Data Security

Once upon a time, I worked for an organization who had web-based everything: timesheets, expense reports, and even various HR behemoths. One of the interesting things was that when I arrived, the logins were a mismash of various combinations of your employee id and social security number.

Yes, you read that correctly, our social security number.

During my tenure there, I saw the transition occur from user empId/full SSN to using empId/last four digits of SSN. Both solutions were wrong for a multitude of reasons, but let me address the big ones here:

  • First, it's unchangable by the user. Once I know your information, your account is compromised. Period.
  • Next, a user accounts can't be created until they've been through the HR process. For some this was same day, for others it was a week. In the meantime, they would have to log their hours on paper or use someone elses' account (see above point).
  • Next, it allowed developers to have inappropriate access to individual's accounts since we had access to everything.
  • Finally, it was a frickin' Social Security Number! For any organization concerned about security, this smacks of negligence. I laughed when the security office sent out a newsletter about stopping identity theft and the first rule was “Don't use your SSN as a password.”

The solution to this horrible problem was simple. I worked with one of the IT crew to use the LDAP server which was already in place. Yes, it was available all along. We converted a single application to use this method – tweaking the login page – and deployed it along side the old version. This allowed a user to authenticate using their email username and password and was otherwise completely transparent to the user. We would still get the benefit of a single set of credentials but all of the bad points above were resolved.
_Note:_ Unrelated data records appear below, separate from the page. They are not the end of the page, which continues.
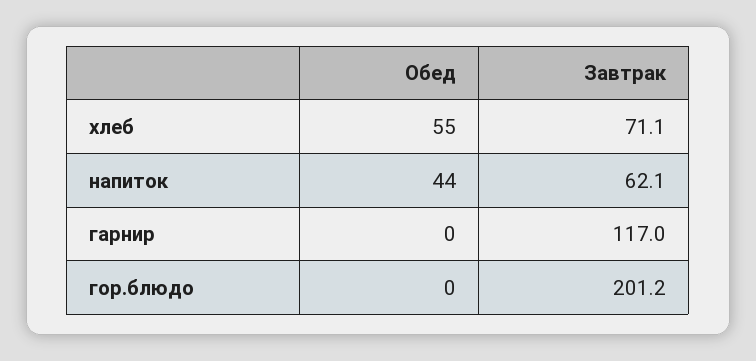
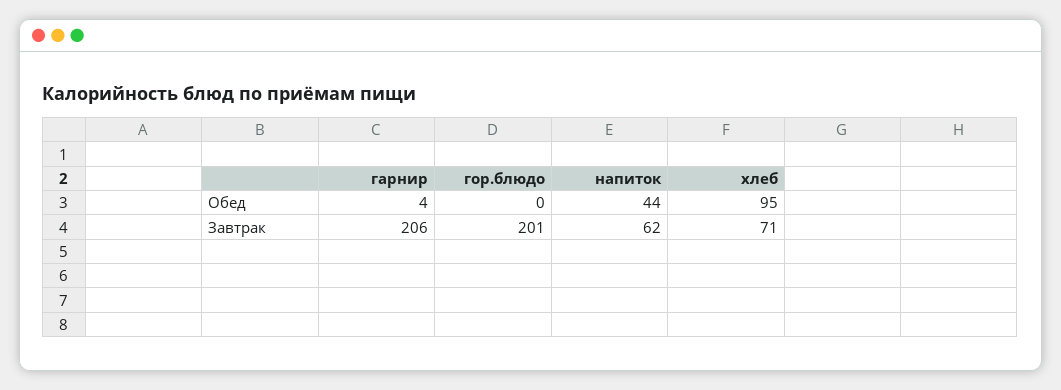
  {
    "Обед": {
-     "хлеб": 55,
+     "хлеб": 95,
      "напиток": 44,
-     "гарнир": 0,
+     "гарнир": 4,
      "гор.блюдо": 0
    },
    "Завтрак": {
      "хлеб": 71.1,
      "напиток": 62.1,
-     "гарнир": 117,
+     "гарнир": 206,
      "гор.блюдо": 201.2
    }
  }

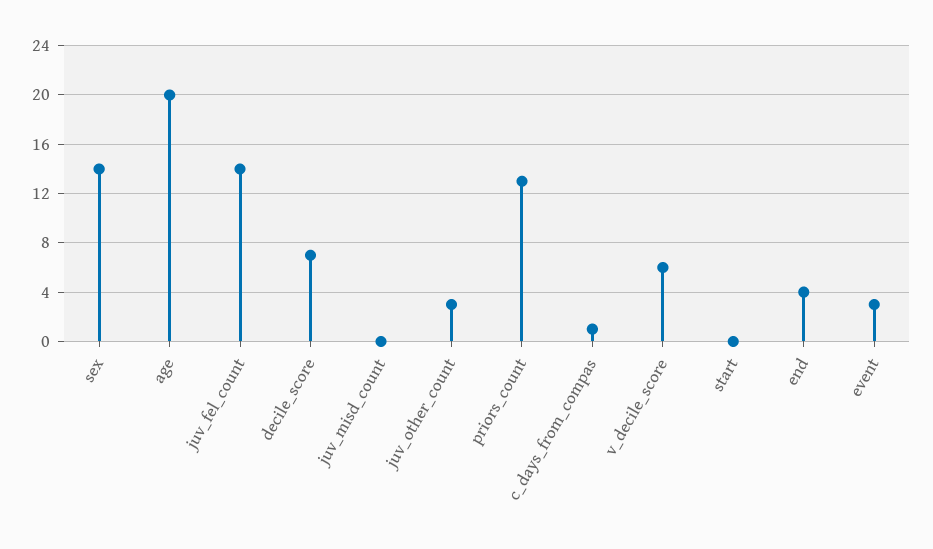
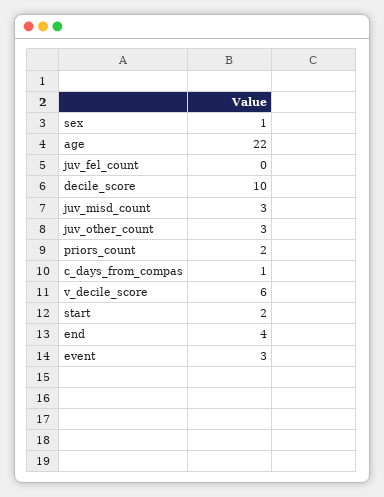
  {
-   "sex": 14,
+   "sex": 1,
-   "age": 20,
+   "age": 22,
-   "juv_fel_count": 14,
+   "juv_fel_count": 0,
-   "decile_score": 7,
+   "decile_score": 10,
-   "juv_misd_count": 0,
+   "juv_misd_count": 3,
    "juv_other_count": 3,
-   "priors_count": 13,
+   "priors_count": 2,
    "c_days_from_compas": 1,
    "v_decile_score": 6,
-   "start": 0,
+   "start": 2,
    "end": 4,
    "event": 3
  }

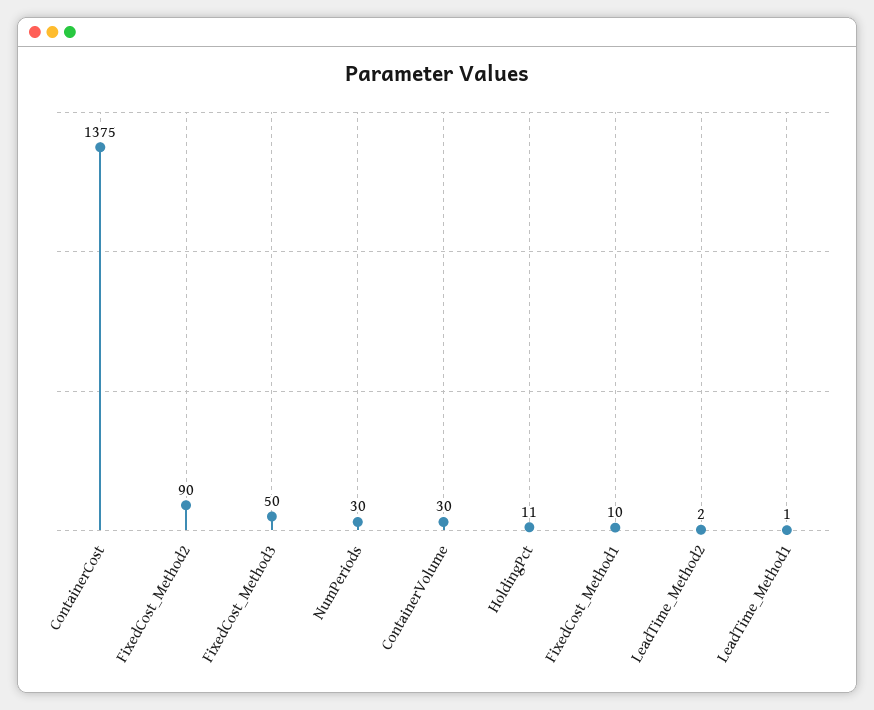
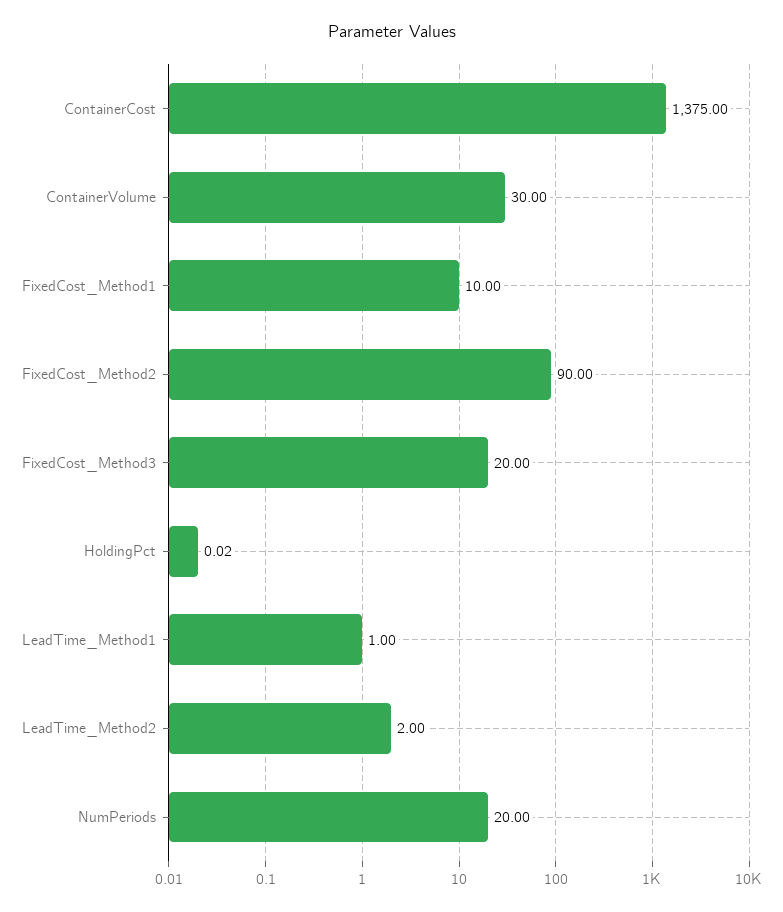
  {
    "ContainerCost": 1375,
    "FixedCost_Method2": 90,
-   "FixedCost_Method3": 50,
+   "FixedCost_Method3": 20,
-   "NumPeriods": 30,
+   "NumPeriods": 20,
    "ContainerVolume": 30,
-   "HoldingPct": 11,
+   "HoldingPct": 0.02,
    "FixedCost_Method1": 10,
    "LeadTime_Method2": 2,
    "LeadTime_Method1": 1
  }

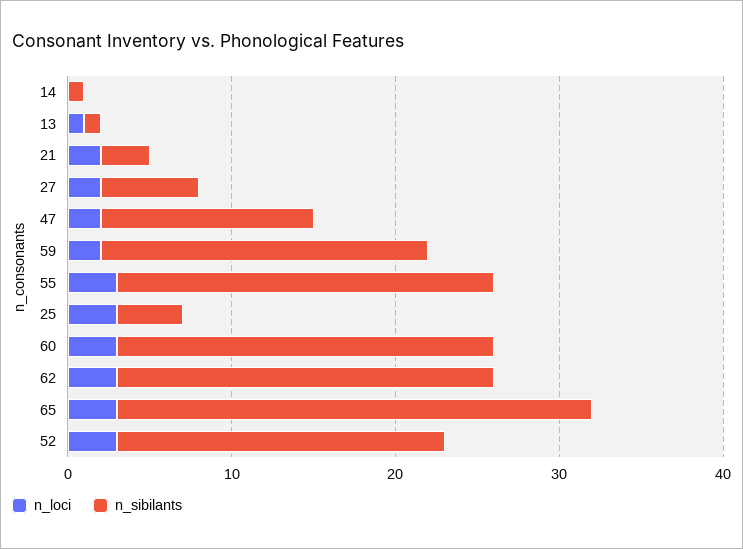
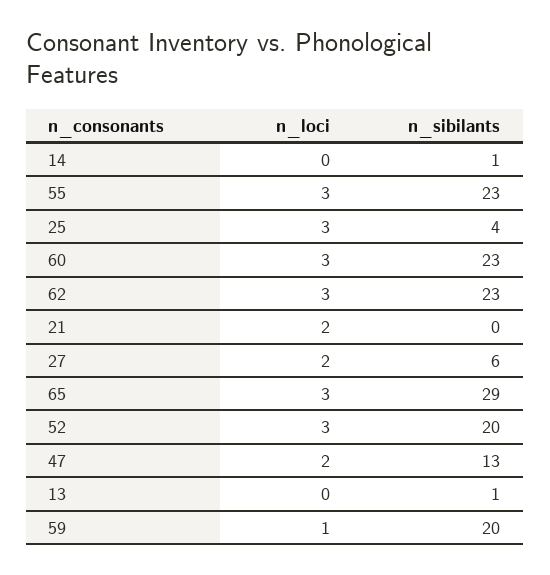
  {
    "n_loci": {
      "14": 0,
-     "13": 1,
+     "13": 0,
      "21": 2,
      "27": 2,
      "47": 2,
-     "59": 2,
+     "59": 1,
      "55": 3,
      "25": 3,
      "60": 3,
      "62": 3,
      "65": 3,
      "52": 3
    },
    "n_sibilants": {
      "14": 1,
      "13": 1,
-     "21": 3,
+     "21": 0,
      "27": 6,
      "47": 13,
      "59": 20,
      "55": 23,
      "25": 4,
      "60": 23,
      "62": 23,
      "65": 29,
      "52": 20
    }
  }

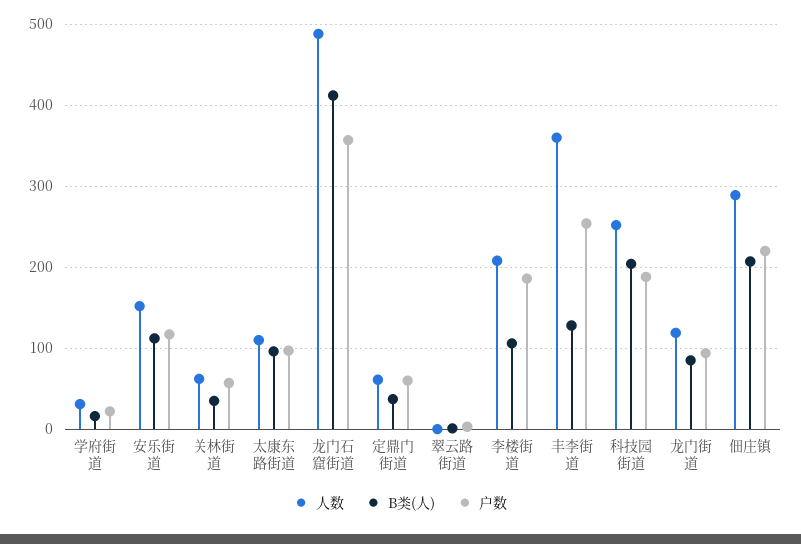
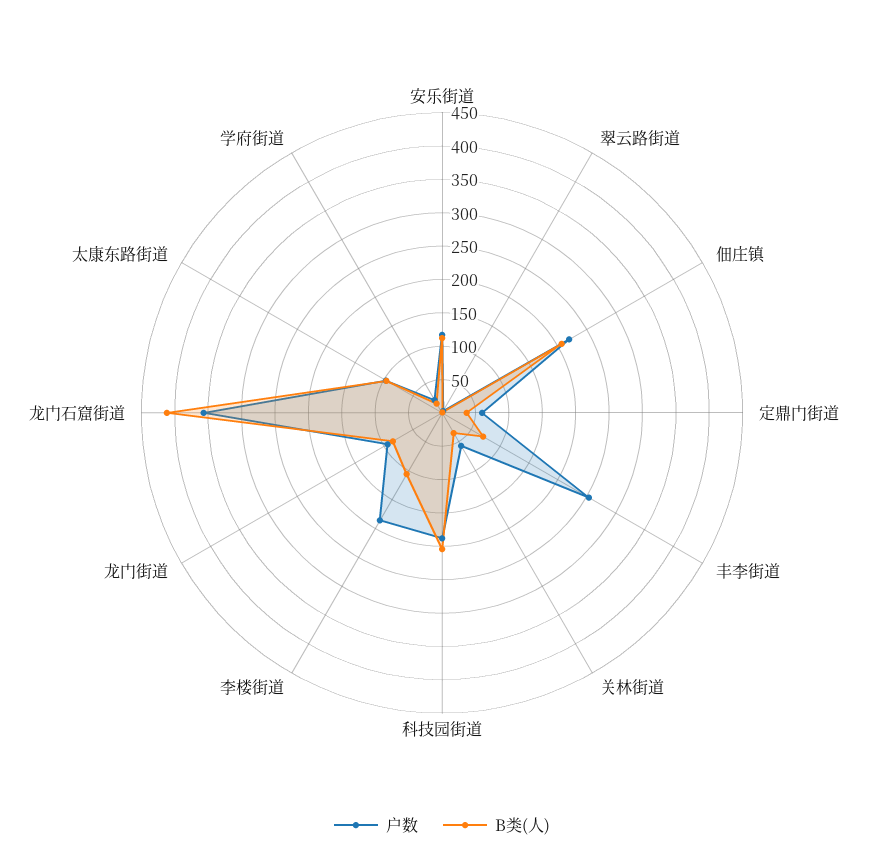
  {
-   "人数": {
-     "学府街道": 30,
-     "安乐街道": 150,
-     "关林街道": 60,
-     "太康东路街道": 110,
-     "龙门石窟街道": 490,
-     "定鼎门街道": 60,
-     "翠云路街道": 0,
-     "李楼街道": 210,
-     "丰李街道": 360,
-     "科技园街道": 250,
-     "龙门街道": 120,
-     "佃庄镇": 290
-   },
    "B类(人)": {
      "学府街道": 20,
      "安乐街道": 110,
      "关林街道": 40,
      "太康东路街道": 100,
      "龙门石窟街道": 410,
      "定鼎门街道": 40,
      "翠云路街道": 0,
      "李楼街道": 110,
-     "丰李街道": 130,
+     "丰李街道": 75,
      "科技园街道": 200,
      "龙门街道": 90,
      "佃庄镇": 210
    },
    "户数": {
      "学府街道": 20,
      "安乐街道": 120,
      "关林街道": 60,
      "太康东路街道": 100,
      "龙门石窟街道": 360,
      "定鼎门街道": 60,
      "翠云路街道": 0,
      "李楼街道": 190,
      "丰李街道": 250,
      "科技园街道": 190,
      "龙门街道": 90,
      "佃庄镇": 220
    }
  }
The success of this demo? Technically, it went flawlessly, it was completely transparent other than the url. Politically, it was a failure. The Development Manager stated that “security is irrelevant” and proceeded to kill off the project and disallow the IT and Dev groups from working together any more.

Fast forward a few months and the DevManager began to realize that as his group moved on, it was possible that sensitive data was also walking out the door. At that point, he created a Master Plan(tm)… to convert to using LDAP for everything. That must make me a visionary, right?

Anyway, this solves the day to day problem and having a user change their password problem, but it doesn't solve the “Badguy Insider” problem. We need a different strategy to handle that and it needs to be multi-level.

  • First, find out if this sensitive info is really required. For payroll/tax applications, it makes sense and is probably required. To submit your timesheet for the week… unlikely. If the data isn't there, the entire problem goes away.
  • Next, ask “what problem is it solving?” If the goal is to have a globally unique identifier, do you need to use SSN? Would company-provided email address, employee id, or something similar work?
  • Next, if it must be there, take steps to limit who has access to the information. If possible, this should be managed at the database level. Have all of your data segmented into a different database. If this isn't an option, go to a restricted table or even a column if you must. If you can lock down what users/scripts can access it, the problem becomes much smaller.
  • Next, if you can't do any of the above, you can obfuscate it. Applying a simple MD5 hash can effectively obscure the data from many malicious users while simultaneously providing a high confidence of uniqueness.
  • Finally and most importantly, if you must have the data, create some sort of logging/auditing that can be used to track when/if leak occurs. In all of my applications there, I created application-level logging which captured logins, logouts, new data, etc. All sensitive information should have the same – and more! – logging put into place.

So what am I trying to say? It's simple. The data you hold – yours or not – is what allows your business to exist, thrive, or die. If you don't treat it as such, you'll only do one of those three.